Every line of the entries below that carries the string "scroll" should be copied.

--- Task input Enclosed Below ---

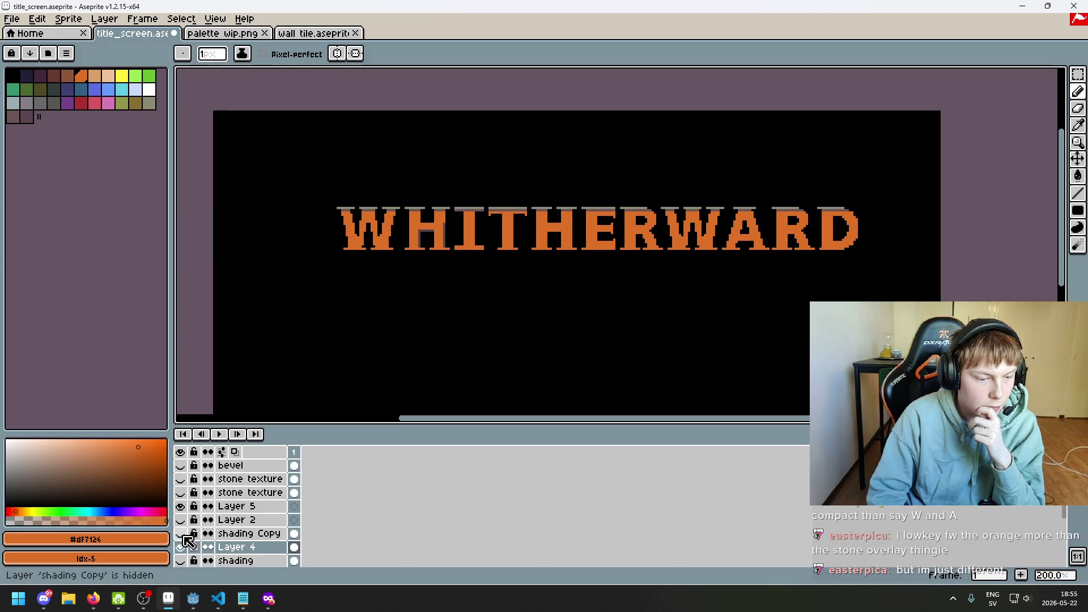
- Compare with Layer 4 hidden, then show shading Copy and make it the editing layer
{"action": "left_click", "coordinate": [180, 547]}
{"action": "left_click", "coordinate": [181, 547]}
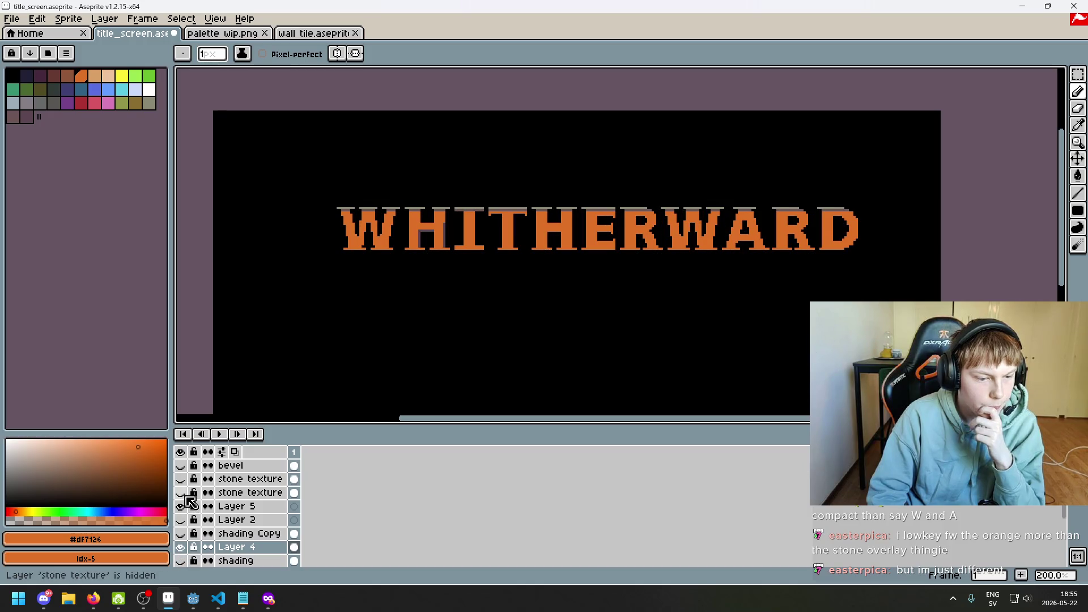
{"action": "scroll", "coordinate": [210, 533], "scroll_direction": "down", "scroll_amount": 1}
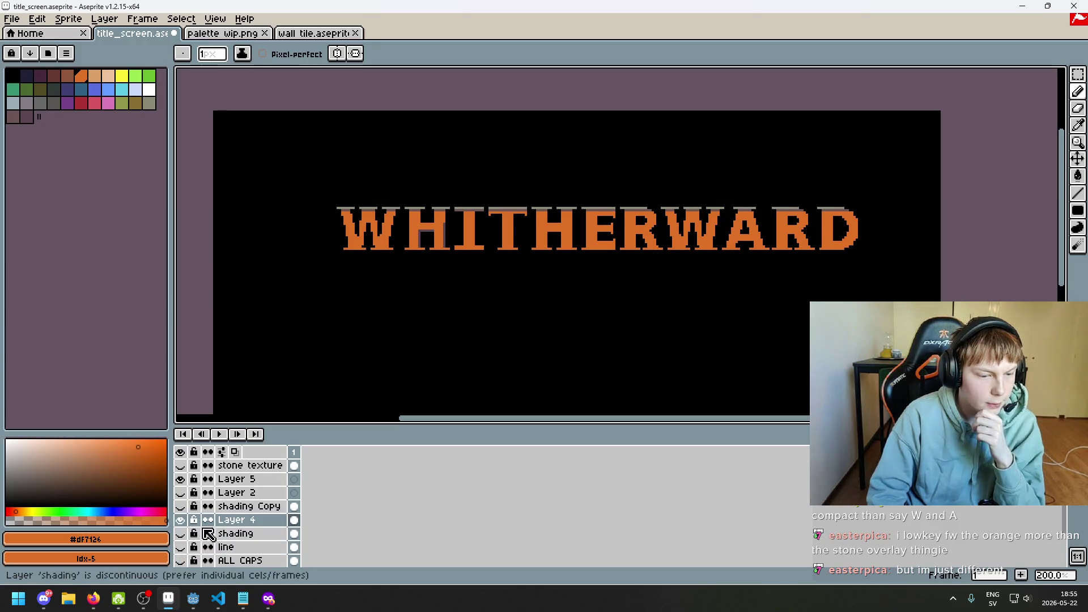
{"action": "left_click", "coordinate": [182, 507]}
{"action": "left_click", "coordinate": [181, 507]}
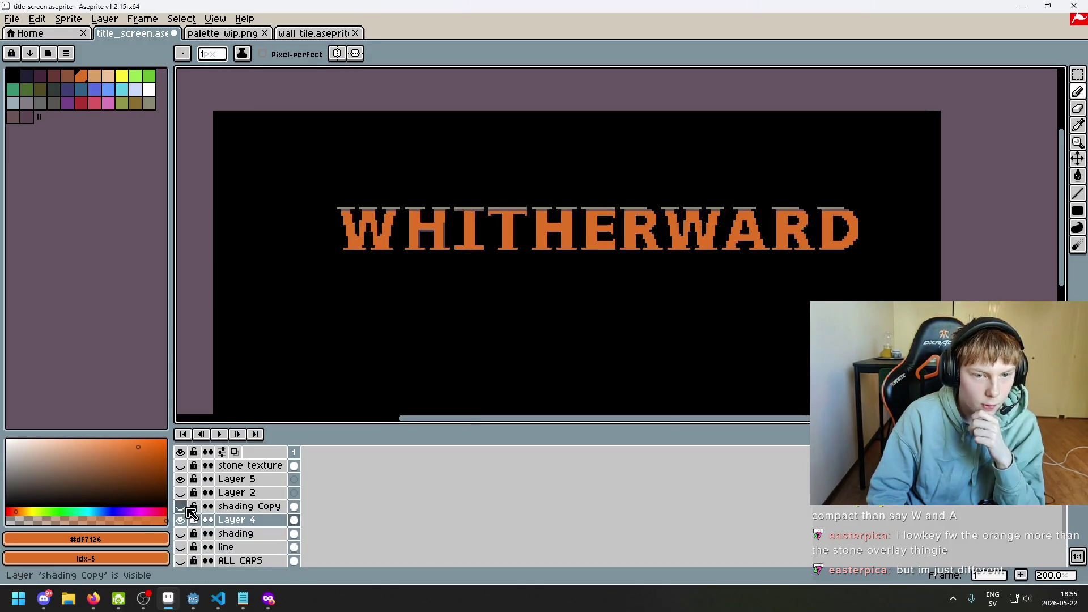
{"action": "left_click", "coordinate": [244, 506]}
{"action": "scroll", "coordinate": [544, 238], "scroll_direction": "up", "scroll_amount": 2}
{"action": "left_click_drag", "start_coordinate": [544, 239], "coordinate": [453, 289]}
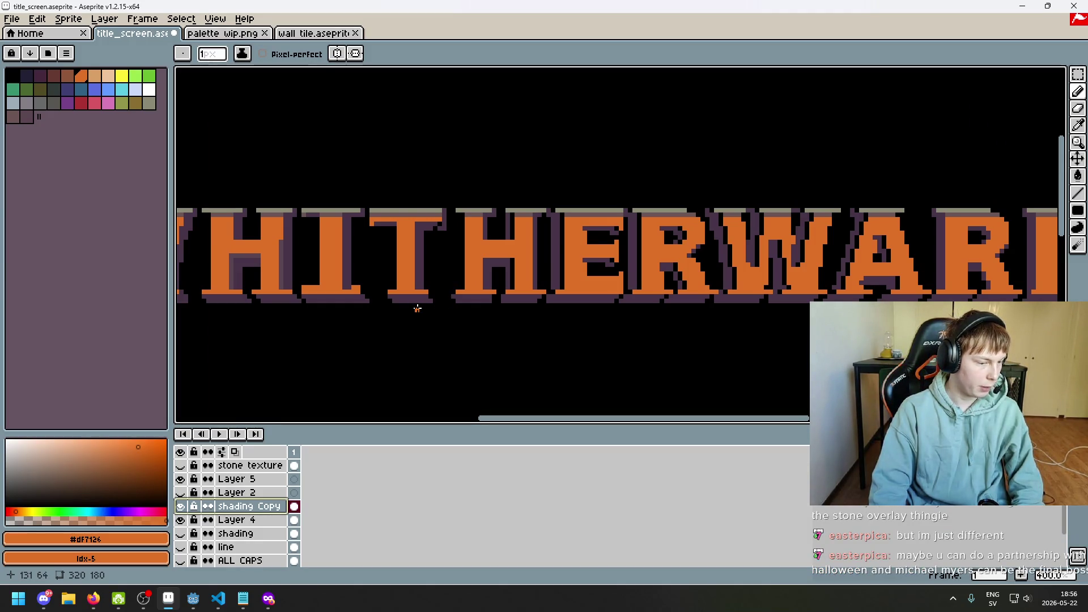
- Try a rectangular selection across the title, then clear it
{"action": "left_click", "coordinate": [1079, 74]}
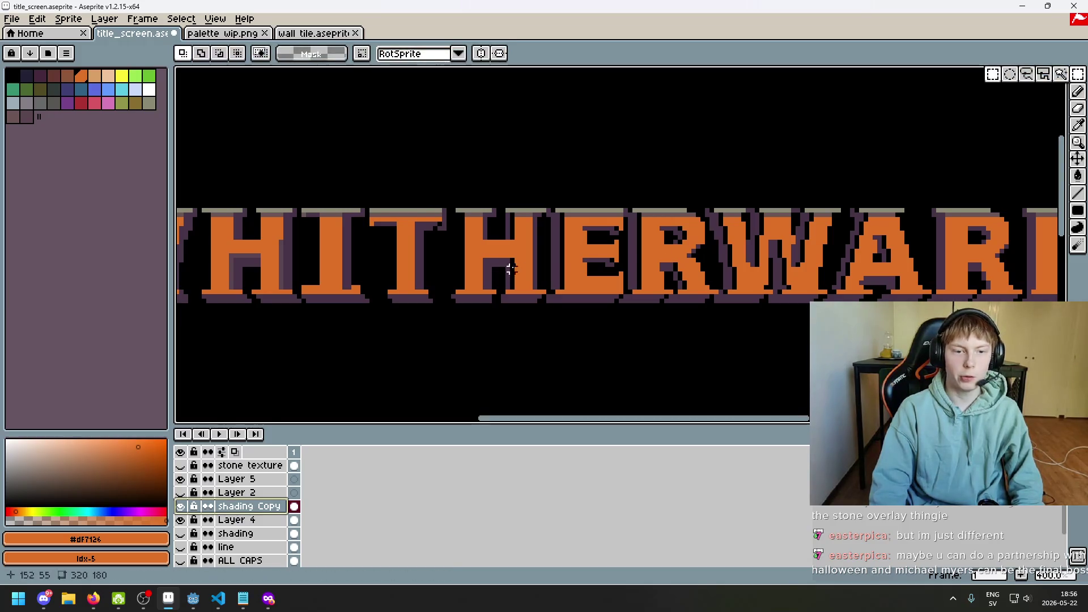
{"action": "scroll", "coordinate": [458, 219], "scroll_direction": "up", "scroll_amount": 2}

--- End of Enclosed Task input ---

*Exercise answer*.
{"action": "scroll", "coordinate": [210, 533], "scroll_direction": "down", "scroll_amount": 1}
{"action": "scroll", "coordinate": [544, 238], "scroll_direction": "up", "scroll_amount": 2}
{"action": "scroll", "coordinate": [458, 219], "scroll_direction": "up", "scroll_amount": 2}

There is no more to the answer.